# Problems with 2wire 2701HG-D



## macuser554 (Feb 3, 2009)

I've been having lots of problems lately with this modem from qwest. I had an older model of the 2wire brand, but it was damaged from a lightning surge. Since then, I've gotten this modem. The connection has slowed down, and everything is pretty bad. On my Xbox 360, even though it is wired, the connection seems to be sent out in spurts from the modem. One minute it will be great, and the next it will be extremely laggy. I've talked to qwest, UGH, they say its not the modem, but the connection was fine with the old one. It is the same way on my wired computer and wireless computer. I have a 7mbps connection and the 192.168.0.1 confirms that. So what is going on?


----------



## johnwill (Sep 26, 2002)

Let's see this using a wired computer to the modem/router.

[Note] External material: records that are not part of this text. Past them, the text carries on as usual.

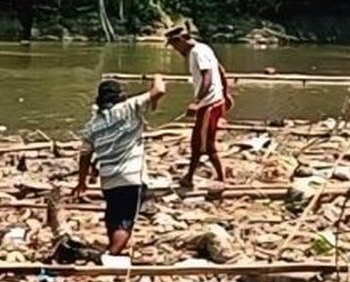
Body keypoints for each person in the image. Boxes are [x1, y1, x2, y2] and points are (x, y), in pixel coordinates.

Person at [73, 75, 167, 255]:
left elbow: (85, 155)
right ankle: (111, 254)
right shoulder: (129, 107)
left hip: (108, 179)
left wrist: (81, 182)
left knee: (113, 216)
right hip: (131, 176)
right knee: (126, 220)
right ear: (118, 96)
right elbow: (159, 91)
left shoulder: (93, 124)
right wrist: (157, 77)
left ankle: (112, 248)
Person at [165, 26, 232, 187]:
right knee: (200, 142)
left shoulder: (196, 52)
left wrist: (196, 102)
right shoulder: (204, 48)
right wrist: (226, 93)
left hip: (208, 104)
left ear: (181, 41)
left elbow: (207, 77)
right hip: (215, 101)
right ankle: (190, 176)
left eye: (175, 46)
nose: (176, 50)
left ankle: (218, 177)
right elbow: (221, 71)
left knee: (204, 144)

Register at DSLReports and run their Line Quality Tests. It's best to run this test with a direct wired connection to eliminate any wireless issues from the results. It's useful many times to run this test several times, and we'd like to see each of the results. Post the results link from the top of the test display page for each test run here.

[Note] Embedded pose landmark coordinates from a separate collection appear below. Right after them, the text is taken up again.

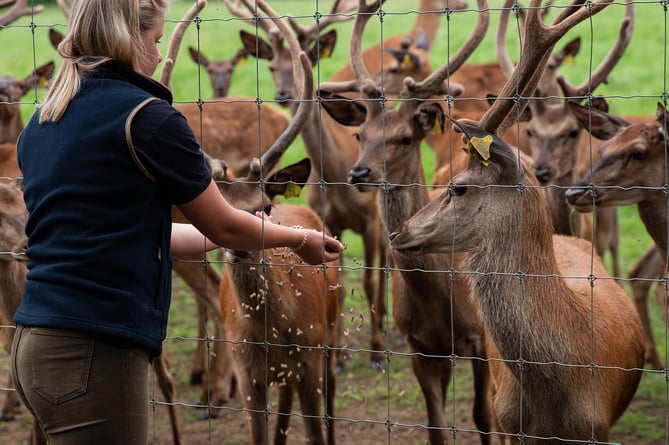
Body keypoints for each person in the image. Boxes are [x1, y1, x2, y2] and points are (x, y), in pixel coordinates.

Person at [9, 0, 344, 443]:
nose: (157, 53)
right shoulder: (146, 118)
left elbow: (136, 231)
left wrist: (225, 235)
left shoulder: (44, 119)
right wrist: (299, 238)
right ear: (129, 39)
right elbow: (224, 226)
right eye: (155, 41)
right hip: (96, 349)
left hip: (32, 344)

The link to post is near the top of the page and looks like:

If you wish to post this result to a forum, please copy/paste this URL
*http://www.dslreports.com/linequality/nil/2357195* <- _sample only, yours will obviously be different!_
and your IP will be disguised.

Copy/paste that link here.

*Note:* _You will have to enable PING (ICMP) request response either in your router (if you have one), or in your computer's firewall for direct modem connections. This is very important to get the most important part of the test to run._


----------



## macuser554 (Feb 3, 2009)

http://www.dslreports.com/linequality/nil/2484829


----------



## macuser554 (Feb 3, 2009)

http://www.dslreports.com/linequality/nil/2484838


----------



## macuser554 (Feb 3, 2009)

http://www.dslreports.com/linequality/nil/2484847


----------



## johnwill (Sep 26, 2002)

It appears you have some line quality issues, I'd be leaning on the ISP. If it started with the new modem, I'd be asking for a different model.


----------